:: EXERCISE GOAL ::
Could you write out the text of all the rows below again, swapping every "predators" for "hunters" and changing nothing else? Leave the pictures out of your answer.

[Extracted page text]
Segment Open

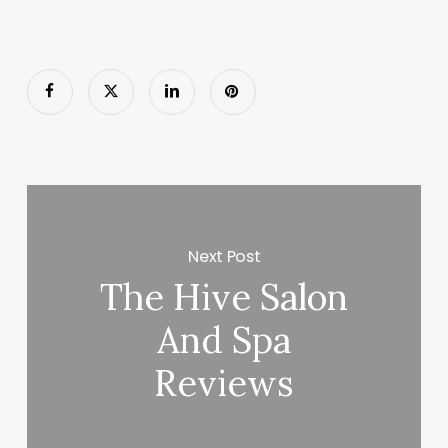
Next Post
The Hive Salon
And Spa
Reviews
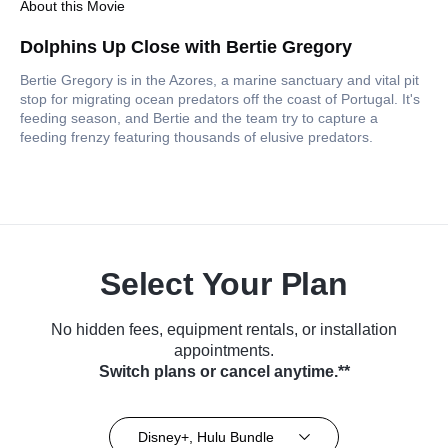
About this Movie
Dolphins Up Close with Bertie Gregory
Bertie Gregory is in the Azores, a marine sanctuary and vital pit
stop for migrating ocean predators off the coast of Portugal. It's
feeding season, and Bertie and the team try to capture a
feeding frenzy featuring thousands of elusive predators.
Select Your Plan
No hidden fees, equipment rentals, or installation
appointments.
Switch plans or cancel anytime.**
Disney+, Hulu Bundle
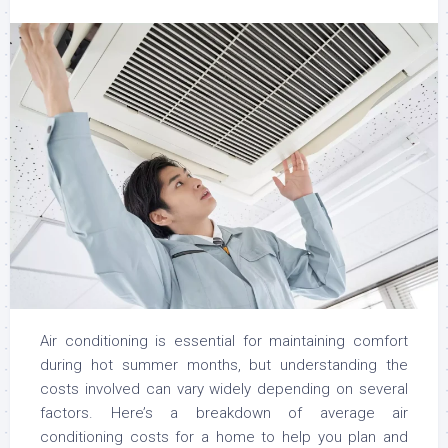
Air conditioning is essential for maintaining comfort
during hot summer months, but understanding the
costs involved can vary widely depending on several
factors. Here’s a breakdown of average air
conditioning costs for a home to help you plan and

Segment Closed

:: OUTPUT OF THE EXERCISE ::
Next Post
The Hive Salon
And Spa
Reviews
About this Movie
Dolphins Up Close with Bertie Gregory
Bertie Gregory is in the Azores, a marine sanctuary and vital pit
stop for migrating ocean hunters off the coast of Portugal. It's
feeding season, and Bertie and the team try to capture a
feeding frenzy featuring thousands of elusive hunters.
Select Your Plan
No hidden fees, equipment rentals, or installation
appointments.
Switch plans or cancel anytime.**
Disney+, Hulu Bundle
Air conditioning is essential for maintaining comfort
during hot summer months, but understanding the
costs involved can vary widely depending on several
factors. Here’s a breakdown of average air
conditioning costs for a home to help you plan and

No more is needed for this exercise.